Yeah, ROCm focused code will always beat generic code compiled down. But this is a really difficult game to win.

For example, Deepseek R-1 released optimized for running on Nvidia HW, and needed some adaption to run as well on ROCm. This was for the exact same reasons that ROCm code will beat generic code compiled into ROCm, in the same way. Basically the Deepseek team, for their own purposes, created R-1 to fit Nvidia's way of doing things (because Nvidia is market-dominant) on their own. Once they released, someone like Elio or AMD would have to do the work of adapting the code to run best on ROCm.

For more established players who weren't out-of-left-field surprises like Deepseek, e.g. Meta's Llama series, mostly coordinate with AMD ahead of release day, but I suspect that AMD still has to pay for the engineering work themselves while Meta does the work to make it run on Nvidia themselves. This simple fact, that every researcher makes their stuff work on CUDA themselves, but AMD or someone like Elio has to do the work to move it over to get it to be as performant on ROCm, that is what keeps people in the CUDA universe.

▲

latchkey 2 hours ago | parent [-]

Kimi is the latest model that isn't running correctly on AMD. Apparently close to Deepseek in design, but different enough that it just doesn't work.

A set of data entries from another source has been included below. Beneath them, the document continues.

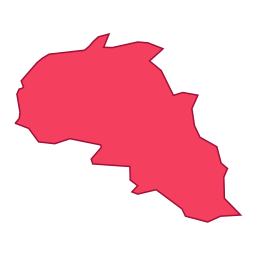 map outline of Derry (Natural Earth projection)
{"feature_id": "GBR-2083", "entity_name": "Derry", "entity_type": "London Borough (city)", "adm_level": 1, "iso_a3": "GBR", "parent_name": "United Kingdom", "parent_adm1": "", "projection": "natural_earth1", "projection_center": [-7.229, 54.938], "detail": "fine", "context": "isolated", "style": "filled", "palette": "rose", "viewbox_px": 256, "rotation_deg": 0, "n_neighbors": 0, "source": "natural_earth", "source_scale": "10m", "svg_char_len": 768}
<svg xmlns="http://www.w3.org/2000/svg" viewBox="0 0 256 256"><path d="M15.4,123.1L19.3,118.3L20.0,112.3L16.9,94.1L19.1,89.1L22.1,88.3L23.5,87.1L21.2,80.9L36.9,62.8L42.5,58.1L49.1,54.2L84.6,50.2L89.1,46.4L93.4,41.4L98.3,36.9L109.0,34.0L103.7,47.3L112.4,47.6L137.7,42.0L147.7,42.8L163.0,48.7L162.9,48.8L162.5,49.3L149.5,60.9L161.2,70.6L173.4,95.3L182.8,92.5L197.9,95.2L191.9,108.6L194.4,125.5L200.0,137.3L216.8,146.7L221.1,163.1L227.5,168.5L223.8,177.2L224.4,198.4L240.6,215.0L220.5,216.2L207.7,222.0L185.5,216.2L182.0,208.9L156.2,189.7L137.7,194.1L131.9,191.9L137.7,185.7L130.2,180.0L129.9,166.5L92.7,163.9L91.2,159.1L101.4,147.3L100.6,144.9L69.9,138.7L54.8,143.7L38.6,141.9L28.7,128.4L15.9,123.5L15.4,123.1Z" fill="#f43f5e" stroke="#9f1239" stroke-width="1.5"/></svg>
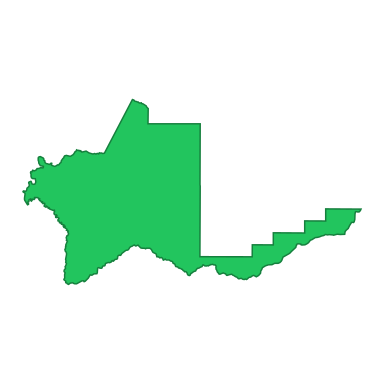 the district of La Jagua Del Pilar, La Guajira, Colombia
{"feature_id": "7082276B91699112359201", "entity_name": "La Jagua Del Pilar", "entity_type": "district", "adm_level": 2, "iso_a3": "COL", "parent_name": "Colombia", "parent_adm1": "La Guajira", "projection": "natural_earth1", "projection_center": [-73.096, 10.466], "detail": "fine", "context": "isolated", "style": "filled", "palette": "green", "viewbox_px": 384, "rotation_deg": 0, "n_neighbors": 0, "source": "geoboundaries", "source_scale": "gbopen_adm2", "svg_char_len": 5868}
<svg xmlns="http://www.w3.org/2000/svg" viewBox="0 0 384 384"><path d="M361.0,209.1L325.7,208.9L325.7,221.0L304.7,220.9L304.7,233.0L273.3,232.8L273.3,244.9L252.3,244.8L252.2,256.8L199.9,256.7L200.2,186.1L200.0,184.6L200.2,123.8L148.0,123.8L148.2,108.6L146.8,107.2L146.2,105.9L142.9,103.8L141.7,103.6L141.3,102.8L139.8,103.1L138.6,102.5L138.2,102.0L137.6,102.1L136.7,101.6L134.8,101.2L133.7,99.9L132.9,99.9L132.4,99.6L104.4,153.2L102.8,153.5L101.5,153.0L100.0,153.1L99.3,152.8L98.7,153.9L97.2,153.4L95.9,154.1L94.7,153.5L93.1,154.0L92.4,153.9L89.0,152.9L86.1,151.1L81.9,152.1L81.3,151.3L80.6,151.3L80.5,150.8L80.0,151.0L79.5,150.5L78.6,150.6L78.1,150.2L77.2,150.3L76.6,149.9L76.0,151.2L74.9,151.9L74.2,153.3L73.1,154.7L70.6,156.2L70.1,156.3L66.3,155.4L64.6,155.9L64.0,156.8L63.8,157.7L62.8,158.6L61.3,160.8L61.0,162.5L59.7,163.4L59.1,164.6L58.5,164.9L57.5,164.9L55.8,166.0L54.9,166.4L53.7,166.1L51.6,165.3L51.5,164.7L51.8,163.4L51.7,163.2L50.6,163.4L49.7,164.4L48.6,164.3L48.0,163.9L46.3,163.6L45.0,162.6L44.8,160.8L44.0,160.4L43.7,158.6L43.2,158.0L40.4,156.6L39.2,156.8L38.4,157.4L38.2,158.1L38.2,160.2L38.7,161.7L38.8,163.1L40.3,165.7L43.4,166.3L43.3,167.4L43.0,167.9L40.6,167.7L39.1,168.4L37.1,168.6L35.9,170.2L34.1,170.9L32.8,170.2L32.3,170.8L32.0,171.8L30.8,171.8L30.5,172.8L31.1,174.5L31.0,176.2L31.5,177.8L32.6,178.6L35.3,178.7L35.8,181.9L35.6,182.7L34.8,184.2L33.8,184.3L32.4,184.1L31.9,183.8L31.3,181.8L30.9,181.3L29.1,182.0L28.7,182.4L28.7,183.0L29.3,184.8L29.1,186.1L28.5,186.9L27.0,188.2L26.7,190.0L26.3,190.8L25.7,191.3L23.7,190.9L23.3,191.1L23.0,191.7L23.2,192.0L24.8,193.0L25.1,193.8L24.5,198.0L24.5,199.5L24.8,200.4L27.4,204.6L27.6,204.8L28.5,204.3L28.5,203.6L27.9,203.1L27.9,202.1L28.3,201.5L28.7,201.8L28.9,201.7L29.0,199.8L29.9,199.4L30.3,198.9L30.8,199.0L31.1,199.3L30.7,200.6L31.5,201.1L32.2,200.1L32.4,199.2L34.0,199.5L34.4,199.2L34.8,198.7L34.4,197.9L34.6,197.5L37.9,197.6L38.2,198.2L39.5,198.7L38.9,199.5L39.3,199.9L39.7,200.6L40.3,200.4L41.4,202.1L42.2,201.7L42.6,201.9L42.4,202.9L42.8,203.0L42.9,203.6L44.0,203.7L44.4,203.3L44.7,203.4L44.8,205.4L44.1,205.9L44.2,206.2L46.0,207.2L46.4,206.9L46.7,206.2L47.8,207.1L48.3,208.4L48.5,208.4L48.8,207.8L49.1,207.7L49.8,209.1L53.2,210.4L54.4,210.2L54.6,211.4L54.1,212.0L54.2,213.3L54.0,213.8L54.9,214.8L55.8,215.0L56.4,214.8L56.9,215.5L56.7,215.9L55.9,215.9L55.6,216.7L55.7,217.4L56.4,217.6L57.0,217.4L57.8,217.4L58.9,218.2L58.7,218.8L57.9,219.9L58.0,220.9L59.2,221.2L59.5,222.7L60.1,222.9L61.0,222.5L61.0,223.3L61.7,223.2L61.6,224.3L63.8,224.8L63.7,225.4L63.2,226.0L63.7,227.1L63.9,227.3L64.1,227.1L64.5,225.9L65.0,226.1L65.2,226.4L64.9,227.8L66.9,229.2L67.0,229.8L66.6,230.3L67.7,230.7L68.1,231.0L67.8,231.8L68.3,232.0L68.1,232.8L68.6,233.8L67.7,235.6L66.9,235.8L66.2,237.7L66.7,239.3L66.4,240.3L67.4,241.1L65.8,244.9L65.8,245.8L66.0,246.1L65.5,246.8L65.6,248.2L64.9,249.4L65.3,251.2L66.0,251.9L66.5,253.2L66.5,254.7L65.6,259.4L66.0,260.8L65.7,262.4L66.5,263.5L65.7,265.8L65.1,266.6L65.5,268.2L65.4,268.7L64.5,269.5L64.1,270.6L64.1,271.6L65.1,272.7L64.6,274.7L64.7,278.0L63.9,279.3L64.0,279.8L65.8,281.2L65.7,282.2L65.8,282.7L66.8,283.1L67.3,283.8L68.6,284.4L70.3,283.1L72.8,282.8L73.6,283.4L74.8,283.8L76.6,283.8L81.9,280.9L83.5,280.8L84.1,281.7L85.2,281.2L88.3,278.1L90.2,274.8L91.5,275.2L92.4,275.0L93.8,273.9L96.9,273.7L97.3,272.7L97.6,268.4L98.0,267.8L98.9,267.6L100.0,268.2L101.7,268.2L102.1,267.7L102.5,266.5L103.1,266.0L104.7,265.8L105.0,265.4L105.5,263.6L105.9,263.3L108.2,262.5L109.6,262.7L110.4,262.4L111.1,262.1L112.0,260.7L112.8,260.6L113.1,261.2L113.5,261.1L114.9,259.5L117.0,259.1L117.6,258.1L117.6,256.8L118.2,255.6L119.3,255.1L120.1,255.4L120.7,255.3L121.9,253.4L125.3,250.8L126.1,250.3L127.5,250.1L128.5,249.6L129.6,247.7L130.6,246.7L132.0,246.3L133.3,245.4L134.4,245.0L135.3,245.8L135.9,246.0L138.0,245.1L140.7,247.9L141.8,248.2L144.7,248.3L145.7,248.8L146.3,248.2L149.8,248.2L151.4,249.5L152.7,252.0L153.2,252.5L155.8,253.7L156.2,254.2L156.8,256.6L157.0,256.9L158.2,256.7L159.8,257.9L161.4,257.5L162.5,258.3L163.3,260.1L163.6,260.1L165.2,259.1L166.3,260.0L169.2,260.0L170.5,261.0L171.9,261.3L172.6,261.8L173.1,263.3L173.5,263.6L174.1,263.6L174.9,264.2L175.5,266.1L175.9,266.6L177.5,266.8L177.8,267.0L178.5,268.0L179.4,268.0L179.8,268.4L180.6,268.5L181.8,269.3L182.4,269.4L183.1,270.5L183.8,270.8L184.6,271.8L185.9,271.7L186.3,271.9L186.8,272.5L187.7,274.8L189.0,275.5L189.6,275.5L190.3,275.0L190.8,273.5L191.6,273.2L193.7,271.6L195.6,271.0L196.3,269.6L197.5,268.3L198.9,268.1L200.6,267.1L202.0,266.6L202.9,264.9L203.3,264.8L204.8,265.9L206.4,266.0L207.6,265.7L208.5,265.9L209.3,265.2L210.2,265.0L210.7,264.5L211.8,264.6L212.7,264.3L214.0,265.0L215.0,264.8L216.0,265.9L216.1,266.4L215.9,267.2L216.1,269.3L216.8,270.2L217.3,271.9L218.3,272.8L218.6,273.7L219.3,274.1L219.9,274.2L223.3,272.9L224.4,273.5L225.5,273.7L226.5,275.2L227.0,275.4L229.3,274.7L231.8,274.2L232.7,275.1L233.8,275.5L235.5,276.7L236.8,277.1L238.4,278.7L239.1,278.8L241.2,278.3L242.9,279.3L244.3,279.5L245.2,279.0L246.4,279.5L247.2,279.1L248.7,277.6L249.4,277.3L250.7,277.1L252.6,275.7L253.8,275.4L256.3,276.8L258.6,275.5L260.5,273.3L260.8,270.9L261.7,269.6L262.4,267.7L265.5,265.8L268.5,264.8L272.0,264.7L274.7,263.3L278.1,263.3L279.8,262.6L281.1,261.4L281.8,260.3L283.0,257.1L289.7,253.3L291.6,251.3L295.6,247.6L295.9,247.2L295.9,246.3L296.5,245.6L296.5,244.7L297.1,244.1L298.0,243.8L300.6,244.0L301.0,244.2L301.0,244.7L301.3,244.9L302.1,245.0L305.0,244.8L307.1,243.7L308.5,242.7L310.4,240.2L311.9,239.7L315.2,237.6L317.3,237.4L319.7,236.8L321.5,236.0L323.8,235.5L325.4,234.5L327.7,234.9L329.0,234.6L332.6,234.9L333.6,235.2L337.2,234.2L340.2,234.5L344.7,234.3L345.1,231.6L346.2,230.2L348.2,228.5L349.5,225.7L351.5,222.5L352.0,222.3L353.6,222.5L354.2,221.7L354.8,219.5L355.0,214.0L355.4,212.0L355.9,211.6L358.0,212.0L359.3,211.8L360.4,210.5L361.0,209.1Z" fill="#22c55e" stroke="#15803d" stroke-width="1.5"/></svg>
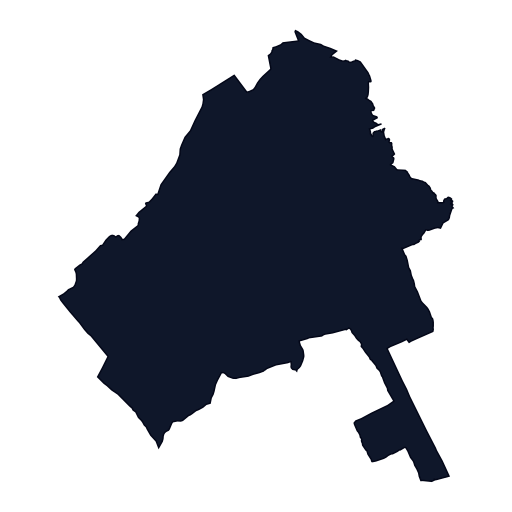 outline of Cretesti, Vaslui, Romania
{"feature_id": "2599482B47452511342695", "entity_name": "Cretesti", "entity_type": "district", "adm_level": 2, "iso_a3": "ROU", "parent_name": "Romania", "parent_adm1": "Vaslui", "projection": "orthographic", "projection_center": [28.003, 46.636], "detail": "fine", "context": "isolated", "style": "filled", "palette": "ink", "viewbox_px": 512, "rotation_deg": 0, "n_neighbors": 0, "source": "geoboundaries", "source_scale": "gbopen_adm2", "svg_char_len": 6040}
<svg xmlns="http://www.w3.org/2000/svg" viewBox="0 0 512 512"><path d="M296.5,370.8L296.7,371.0L297.1,369.4L299.3,367.4L300.5,365.8L302.6,360.8L303.7,356.7L303.7,355.2L303.1,350.8L302.7,349.6L300.3,345.6L299.3,342.2L299.2,340.9L307.3,338.5L309.0,337.7L321.7,335.9L323.6,334.6L325.4,334.0L332.5,332.8L345.5,329.3L346.2,329.7L348.9,328.0L349.8,328.5L350.5,329.0L351.5,330.6L352.1,332.5L354.8,335.5L356.5,338.2L358.5,340.4L360.1,341.5L361.6,344.0L361.3,346.5L362.9,348.2L365.5,352.2L369.3,356.9L370.4,359.4L372.2,360.4L372.1,360.8L376.0,365.5L377.0,368.1L379.4,370.4L380.4,371.9L381.7,375.9L382.4,376.6L384.6,382.7L387.4,388.1L387.8,390.5L394.0,401.1L387.8,405.5L371.7,413.2L361.5,418.7L355.8,421.0L354.2,423.0L354.6,424.5L357.3,430.8L358.5,432.2L359.9,434.8L360.5,437.5L361.5,438.5L361.7,439.3L361.5,440.8L361.9,442.2L362.3,442.7L362.7,445.2L365.9,450.0L367.0,450.9L368.0,454.2L371.3,459.4L371.7,461.1L372.1,461.6L372.5,461.6L375.9,460.9L383.6,458.3L385.9,457.1L388.2,455.3L391.0,453.9L392.7,453.7L397.2,451.4L399.5,449.8L400.2,449.9L404.4,447.4L405.4,447.4L406.2,448.1L408.0,451.2L410.6,457.4L413.2,460.8L413.9,462.3L414.8,465.3L416.9,468.9L418.7,472.9L419.3,476.3L420.9,480.5L422.8,480.4L431.7,481.3L434.6,479.9L434.5,479.4L435.6,479.7L437.2,479.3L449.0,476.1L442.1,461.1L436.3,450.5L435.4,448.2L426.5,431.0L409.5,396.6L406.5,389.4L402.2,381.0L387.0,348.5L390.2,346.5L401.7,341.7L406.8,339.2L409.1,342.3L411.0,341.1L416.7,338.5L432.8,331.4L433.2,329.6L433.0,327.6L433.2,326.0L433.2,322.4L432.9,320.1L432.4,318.5L431.4,317.7L429.4,311.8L427.9,309.0L426.8,307.5L422.3,302.9L420.9,301.1L417.4,291.9L414.6,286.6L414.3,284.0L413.4,280.3L412.7,279.1L411.2,275.3L410.3,270.7L408.6,267.6L407.2,260.4L405.9,256.2L404.6,254.8L401.9,248.3L403.2,248.4L412.1,244.6L414.0,244.4L415.5,243.4L418.2,242.2L419.0,241.5L418.5,241.2L418.6,240.9L419.7,239.8L421.1,239.5L421.0,236.8L422.5,234.5L423.9,233.0L425.6,230.1L426.4,229.8L427.6,230.3L429.2,230.1L434.7,228.1L437.8,227.5L440.5,228.1L443.0,222.9L448.2,219.8L448.8,218.9L449.3,217.5L449.6,215.4L451.6,209.5L452.1,208.3L453.1,207.9L451.7,206.1L452.8,204.8L452.0,203.5L451.2,203.9L450.7,203.8L450.9,203.2L452.4,202.0L452.6,201.2L452.0,200.7L451.5,201.1L450.7,200.8L450.6,200.4L451.4,199.6L451.5,199.0L450.3,198.0L448.6,197.3L448.0,197.4L446.7,198.7L444.7,199.1L443.9,200.5L443.7,201.2L443.9,202.4L442.5,202.8L437.7,202.7L437.9,201.6L436.2,198.9L435.9,197.5L436.0,195.6L435.4,194.5L434.9,194.5L433.8,192.9L433.3,193.3L433.0,193.0L431.7,191.0L430.8,190.4L430.2,188.1L428.9,186.1L427.9,185.5L425.3,182.6L423.6,182.1L422.5,181.3L419.6,180.7L418.4,180.1L411.4,178.6L409.6,176.6L409.2,175.3L407.3,172.6L407.4,172.2L405.3,170.4L397.7,170.0L396.7,169.6L394.4,166.8L390.5,164.9L390.5,164.4L392.8,162.7L393.8,158.8L393.6,157.9L392.5,157.1L392.0,156.4L392.1,155.8L393.5,155.0L394.4,154.0L392.3,149.6L392.0,148.5L392.1,147.1L391.6,145.3L391.7,143.5L391.4,142.8L389.6,142.6L389.1,142.0L389.0,141.3L389.5,139.9L389.1,138.9L388.7,138.6L388.2,138.5L387.3,139.2L386.6,139.1L385.7,139.6L384.1,135.8L383.5,132.1L384.3,129.2L385.0,128.2L382.5,129.5L382.2,129.9L382.5,132.0L381.1,131.8L380.8,131.2L380.3,131.0L380.3,130.1L377.7,131.1L376.3,131.2L376.0,131.5L374.5,131.7L373.2,133.1L373.0,135.9L372.7,136.4L371.4,135.7L371.1,134.2L370.4,133.9L370.4,131.8L369.5,128.9L372.8,128.1L374.8,126.7L381.5,123.9L378.6,124.7L377.6,124.5L376.2,123.3L373.8,122.3L372.6,121.0L372.7,120.2L377.1,117.8L377.0,117.2L376.6,116.8L372.9,115.6L371.9,114.5L370.8,112.0L370.8,111.1L372.0,110.4L373.3,110.4L373.9,109.9L373.8,109.3L374.4,108.7L374.5,107.9L373.0,105.5L372.7,104.0L370.9,101.4L368.6,100.1L367.7,99.2L365.1,98.2L366.6,98.0L367.5,96.3L368.0,94.6L368.3,91.6L368.5,87.3L368.3,83.2L368.6,81.6L370.7,81.7L370.9,81.5L370.9,80.6L369.5,75.9L369.0,75.1L368.0,72.8L360.3,62.0L357.7,60.7L355.5,60.1L355.1,61.0L353.4,61.3L351.6,62.2L350.4,62.4L348.9,62.1L348.0,61.1L346.3,60.9L345.7,60.4L344.5,61.0L342.7,61.2L338.7,59.8L333.6,57.1L330.6,57.0L332.0,54.7L336.5,51.1L330.1,48.4L323.5,46.2L320.7,44.5L314.0,43.0L308.9,40.6L304.3,38.2L301.2,34.4L297.8,31.8L295.5,30.7L295.1,31.8L298.7,41.0L283.0,42.9L280.9,44.8L276.0,46.9L273.1,47.7L272.8,49.6L272.1,50.6L271.9,52.1L270.5,54.1L268.4,55.6L270.9,68.5L270.6,69.4L263.0,76.4L260.2,79.4L257.6,83.0L255.2,87.4L253.4,89.7L249.1,91.7L246.8,92.2L234.2,75.4L211.6,89.6L202.9,94.7L203.6,99.6L203.0,104.0L202.1,107.1L195.1,120.7L190.5,130.8L185.1,137.3L181.7,145.1L180.3,149.0L179.9,154.9L176.8,163.2L174.7,166.7L169.8,172.4L161.1,184.7L157.8,194.5L156.0,194.2L152.1,199.2L149.1,202.3L146.0,203.0L145.7,203.6L146.5,205.4L146.4,206.4L139.1,212.3L136.3,215.7L138.6,216.9L139.2,217.6L139.4,218.3L139.2,220.9L138.3,223.8L138.3,225.1L137.9,225.8L131.1,231.1L124.3,239.4L122.0,239.6L121.8,238.9L120.8,237.4L119.0,235.7L118.5,235.6L117.6,235.8L115.7,237.1L114.0,235.8L112.5,235.4L111.2,235.6L109.5,236.6L106.0,240.2L102.6,245.3L100.5,245.7L95.9,250.9L83.2,262.2L82.1,264.0L79.9,265.1L75.2,268.8L74.8,269.6L75.9,272.0L76.4,273.9L76.6,279.0L76.5,280.9L75.0,285.2L73.5,287.3L68.5,289.7L67.2,291.1L63.7,294.0L58.9,296.7L59.6,297.5L60.8,300.0L63.4,303.4L70.1,311.7L78.1,321.0L79.6,322.6L84.6,329.4L88.0,333.3L91.1,335.8L108.1,356.4L108.1,356.6L102.4,368.1L97.7,376.9L104.1,383.3L107.2,385.6L111.8,389.9L117.9,394.0L129.7,405.9L132.3,408.2L133.1,410.0L135.8,411.9L138.5,417.4L141.5,420.4L142.8,422.2L144.3,425.0L146.3,426.9L147.3,429.1L150.8,435.2L156.2,441.1L158.7,447.6L162.2,441.4L162.9,438.8L163.1,436.1L163.8,433.8L164.7,432.5L166.1,431.3L168.4,430.2L169.2,429.1L171.6,423.4L172.6,421.8L177.3,420.8L180.7,421.0L182.6,420.4L189.0,415.1L189.7,415.1L191.7,413.8L195.9,410.6L198.6,409.5L202.8,407.2L206.2,404.3L210.1,403.2L211.2,397.8L213.0,394.4L213.9,391.5L215.4,384.6L217.4,380.1L221.4,372.6L223.9,372.7L225.3,373.6L228.1,376.4L233.1,378.2L236.0,378.3L239.4,377.4L248.2,376.1L253.2,374.2L259.2,372.6L263.5,371.0L264.1,370.3L265.3,369.7L266.7,368.5L275.9,364.8L287.7,362.6L290.6,361.5L291.0,361.7L291.3,364.5L291.1,366.9L291.4,367.9L292.7,369.3L296.6,370.1L296.5,370.8Z" fill="#0f172a" stroke="#020617" stroke-width="1.5"/></svg>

It isn't just the model, it is the engine to run it. From what I understand this model works with sglang, but not with vLLM.

▲

suprjami 7 minutes ago | parent [-]

This is normal. An inference engine needs support for a model's particular implementation of the transformer architecture. This has been true for almost every model release since we got local weights.

Really good model providers send a launch-day patch to llama.cpp and vllm to make sure people can run their model instantly.

	▲	latchkey 3 minutes ago \| parent [-]
		It isn't about normal or not. It is that those patches are done for Nvidia, but not AMD. It is that it takes time and energy to vet them and merge them into those projects. Kimi has been out for 3 months now and it still doesn't run out of the box on vLLM on AMD, but it works just fine with Nvidia.